What is Mercerization?
Mercerization is the process of treating cotton thread in a caustic solution (usually sodium hydroxide) under tension, which causes the fibers to swell. Using this process dyes are better able penetrate the fibers. This increases the luster while also strengthening the thread. Mercerized yarns and threads have a silky, vibrant look that sets them apart from non-mercerized materials.
The mercerization process was first discovered by John Mercer 1791-1866. It was patented in 1850 under the name Mercerization.
What are the benefits of 100% Mercerized Cotton Crochet threads for your craft projects?
The main benefit of using 100% mercerized cotton crochet thread is the luster and vibrance you get. For example, look at the image below. You can see how vibrant and silky the rose and eye glass cover look. Both of these items where crocheted with Monaco Cotton Crochet thread.
You can see how the thread has a silky appearance. Unlike non-mercerized material, this thread has a higher luster, deeper color penetration, and color retention than non-mercerized material of similar size. Not only does the thread seem more vibrant it will retain this look for a very long time.
I created these items 2 years ago and they still look new. Specially when compared to a new ball of the same color.
Your projects will look better, be stronger and last much longer than those made with non-mercerized material.
Monaco 100% Mercerized Cotton Crochet Thread
Lyn’s Crafts imports Monaco Crochet thread from Philippines.
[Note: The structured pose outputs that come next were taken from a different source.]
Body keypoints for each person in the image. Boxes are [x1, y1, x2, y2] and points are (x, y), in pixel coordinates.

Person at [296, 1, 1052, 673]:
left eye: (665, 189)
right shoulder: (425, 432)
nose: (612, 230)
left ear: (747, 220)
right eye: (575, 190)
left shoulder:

We are one of the few companies in the US selling Monaco products. Being from the Philippines I was familiar with the brand and have the necessary connections to be able safely import the threads into the US. Your orders are shipped to you from the USA, via USPS, usually arriving in 2 to 3 days.
2 thoughts on “Ever wonder what 100% mercerized cotton means? We have the answer right here.”
Help aunt Lydia’s red when wet went onto white!!! Why did color run????? Ruin doily
No idea. We have never had that happen. Maybe it was a bad dye lot.